> Selected excerpt:
=== Begin Enclosure ===
WorldZac Goldsmith is everyone’s Londoner

Zac Goldsmith, the Conservative candidate for London Mayor, is building his own teams of support. Unlike the Labour candidate, Sadiq Khan, Goldsmith does not have the readymade political backup of the trade unions or Momentum (an activist campaign that promotes Labour leader Jeremy Corbyn’s politics). Goldsmith relies on his four pillars of, more homes, better transport infrastructure, safer streets and cleaner air. His events command large numbers including pyramid style organisations that in turn recruit volunteer support and grassroots activists. He is thankful for the unconditional support of London Mayor Boris Johnson, Chancellor of the Exchequer George Osborne, London and county MPs and Conservative Campaign Headquarters.

While talking to The Sunday Guardian, he revealed that housing is his number one issue. Elderly citizens are worried that their grandchildren have been priced out of the London property market; the millennials worry about the same. Goldsmith aims to build for the gap between social housing and up-market housing, to enable the demographic that earns circa £34K a year to own their house. His plan is to build on publicly owned “brownfield land”, which is owned by the Ministry of Defence, Ministry of Justice, the National Health Service and other bodies. He will lobby the government to release that land, and has vowed to protect the transport budget so he can grow the network and make that land accessible. Goldsmith also wants Transport for London to take over all suburban franchises and over-ground train networks. His well-developed sense of aesthetics wants to build appealing housing with local community consent and not “hideous blocks”. His ecological credentials reveal themselves when he says, “We absolutely have to protect London’s precious green spaces, so many of which are under threat. The only way to do that is to grow the transport network to unlock the brownfield sites.” Here he is at odds with his adversary, the Labour candidate, Sadiq Khan, who proposes to take £2billion from the transport budget for development. Goldsmith says, “Green spaces would be decimated. Khan has form on this issue; in 2009 as Minister for Transport, Khan championed developing the green belt. When he was a Housing Minister, house building was at its lowest since the 1920s.”
=== End Enclosure ===
> Information provided:
=== Begin Enclosure ===
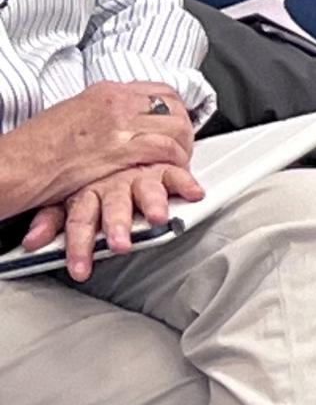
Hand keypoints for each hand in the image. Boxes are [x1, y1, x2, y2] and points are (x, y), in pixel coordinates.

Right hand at [0, 81, 194, 217]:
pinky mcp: (120, 150)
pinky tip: (173, 173)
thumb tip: (121, 123)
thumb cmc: (36, 148)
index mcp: (106, 91)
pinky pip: (164, 150)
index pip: (160, 91)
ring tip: (180, 162)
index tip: (177, 124)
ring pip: (175, 127)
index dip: (176, 110)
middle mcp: (116, 103)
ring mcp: (120, 125)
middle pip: (174, 107)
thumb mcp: (73, 117)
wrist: (16, 164)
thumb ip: (102, 116)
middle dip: (185, 128)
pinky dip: (175, 162)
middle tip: (183, 146)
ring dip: (183, 147)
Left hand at [20, 161, 205, 281]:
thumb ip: (50, 219)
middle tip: (120, 244)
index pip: (80, 219)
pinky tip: (193, 193)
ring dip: (152, 202)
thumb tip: (32, 241)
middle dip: (117, 225)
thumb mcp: (63, 196)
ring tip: (157, 216)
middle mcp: (113, 185)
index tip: (80, 267)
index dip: (79, 244)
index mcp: (86, 192)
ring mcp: (139, 176)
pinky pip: (175, 174)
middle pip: (114, 206)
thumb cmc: (91, 177)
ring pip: (146, 189)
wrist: (111, 137)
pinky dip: (185, 183)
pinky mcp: (162, 168)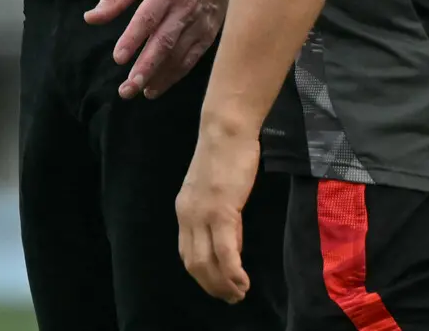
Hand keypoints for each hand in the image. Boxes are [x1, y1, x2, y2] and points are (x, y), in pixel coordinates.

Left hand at [86, 0, 229, 99]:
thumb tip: (91, 17)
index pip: (148, 18)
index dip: (133, 38)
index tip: (118, 58)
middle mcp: (183, 10)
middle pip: (163, 43)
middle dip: (145, 68)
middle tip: (127, 89)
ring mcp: (199, 24)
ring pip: (178, 55)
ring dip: (159, 76)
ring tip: (140, 92)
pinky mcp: (209, 34)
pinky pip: (192, 59)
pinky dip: (176, 75)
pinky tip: (158, 86)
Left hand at [178, 122, 259, 303]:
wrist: (227, 130)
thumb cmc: (227, 156)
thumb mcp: (218, 192)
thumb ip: (220, 217)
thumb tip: (231, 244)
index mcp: (184, 210)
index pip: (188, 254)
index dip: (204, 276)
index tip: (221, 287)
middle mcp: (188, 215)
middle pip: (195, 264)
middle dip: (213, 287)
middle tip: (233, 297)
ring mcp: (202, 214)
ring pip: (208, 263)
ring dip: (224, 285)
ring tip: (239, 293)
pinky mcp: (221, 211)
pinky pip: (225, 253)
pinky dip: (233, 273)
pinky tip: (243, 282)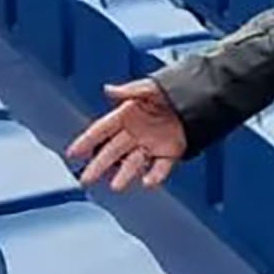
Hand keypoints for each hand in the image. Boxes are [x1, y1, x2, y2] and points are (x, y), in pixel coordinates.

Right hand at [65, 79, 186, 191]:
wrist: (201, 97)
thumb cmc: (172, 90)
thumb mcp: (151, 87)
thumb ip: (130, 90)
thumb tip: (108, 89)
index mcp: (127, 116)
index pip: (101, 130)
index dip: (87, 141)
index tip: (72, 153)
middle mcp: (136, 133)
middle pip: (113, 151)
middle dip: (99, 165)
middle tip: (86, 178)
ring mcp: (152, 144)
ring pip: (134, 162)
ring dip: (125, 174)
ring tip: (116, 186)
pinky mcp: (170, 152)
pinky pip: (161, 166)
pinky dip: (155, 175)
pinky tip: (149, 182)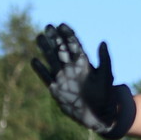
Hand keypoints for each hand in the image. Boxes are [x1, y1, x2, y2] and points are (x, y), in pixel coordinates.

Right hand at [32, 23, 135, 138]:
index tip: (61, 25)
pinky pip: (46, 77)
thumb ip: (104, 59)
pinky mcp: (56, 90)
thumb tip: (103, 42)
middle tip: (48, 27)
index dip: (68, 35)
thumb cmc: (105, 94)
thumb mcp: (106, 75)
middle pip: (61, 50)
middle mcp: (71, 69)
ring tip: (39, 37)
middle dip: (54, 38)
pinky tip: (34, 60)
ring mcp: (63, 78)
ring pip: (52, 60)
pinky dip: (40, 69)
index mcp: (84, 63)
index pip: (74, 45)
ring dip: (45, 49)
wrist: (98, 114)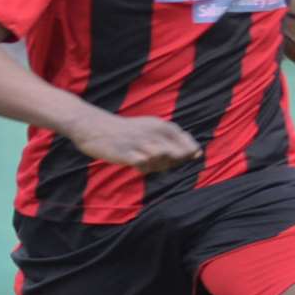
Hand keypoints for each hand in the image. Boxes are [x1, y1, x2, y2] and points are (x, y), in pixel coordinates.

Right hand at [70, 113, 201, 173]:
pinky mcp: (129, 154)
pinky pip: (145, 167)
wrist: (97, 127)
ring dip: (159, 166)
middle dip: (174, 162)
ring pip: (163, 161)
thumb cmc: (128, 132)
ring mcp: (142, 144)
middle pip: (178, 155)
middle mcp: (155, 133)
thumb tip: (198, 153)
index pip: (188, 143)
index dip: (188, 153)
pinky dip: (145, 169)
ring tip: (147, 161)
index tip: (177, 156)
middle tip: (158, 160)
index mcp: (162, 125)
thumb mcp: (152, 129)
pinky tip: (137, 165)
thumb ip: (175, 140)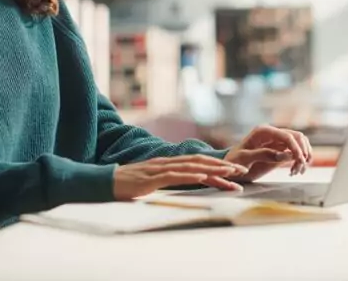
=== End Enclosure ===
> Exercise:
Answer these questions from the Zac Goldsmith article above.
(a) Which two sources of ready-made political backup does Goldsmith lack, unlike Sadiq Khan?
(b) About how much a year does the demographic that Goldsmith's housing plan is meant to help earn?
(c) How much does Sadiq Khan propose to take from the transport budget for development?

> Answer:
(a) The trade unions and Momentum.
(b) Circa £34K a year.
(c) £2billion.